The six different cases that were subsequently filed in three different counties are now one coordinated proceeding before the San Bernardino Superior Court. (Suction Dredge Mining Cases, Case No. JCPDS4720.) The list of plaintiffs includes the Karuk Tribe, The New 49’ers, Public Lands for the People, Western Mining Alliance, the Center for Biological Diversity, and numerous other advocates of both environmental and mining interests.
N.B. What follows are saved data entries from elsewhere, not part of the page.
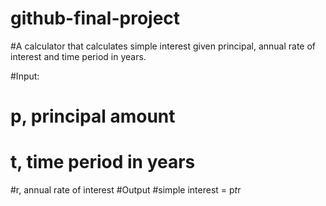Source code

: # github-final-project
#A calculator that calculates simple interest given principal, annual rate of interest and time period in years.

#Input:
  # p, principal amount
  # t, time period in years
   #r, annual rate of interest
#Output
   #simple interest = p*t*r
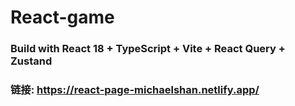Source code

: # React-game
### Build with React 18 + TypeScript + Vite + React Query + Zustand
### 链接: https://react-page-michaelshan.netlify.app/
The 49’ers, et al., and Public Lands for the People, et al., filed amended complaints and petitions for writ of mandate on March 14, 2013. Among other causes of action involving inverse condemnation, CEQA, the Administrative Procedure Act, and the Endangered Species Act, the plaintiff mining groups are alleging that federal law creating property rights in mining claims preempt any conflicting state laws or regulations. The pertinent federal laws they list include: The Mining Acts of 1866, the Federal Mining Law of 1872, the Mining and Minerals Policy Act of 1970, the Federal Land Policy and Management Act of 1976, and the Multiple Surface Use Act. These plaintiffs argue that the new state suction dredge regulations interfere with the operation of the scheme of federal mining laws because federal laws give miners an absolute right to enter and use federal public lands for the purpose of mining. As a derivative argument, they also assert that federal laws would preempt CEQA to the extent that CEQA stands as an obstacle to the plaintiffs securing suction dredge permits.

The Suction Dredge Mining Cases are currently pending before the Honorable Gilbert G. Ochoa of the San Bernardino Superior Court.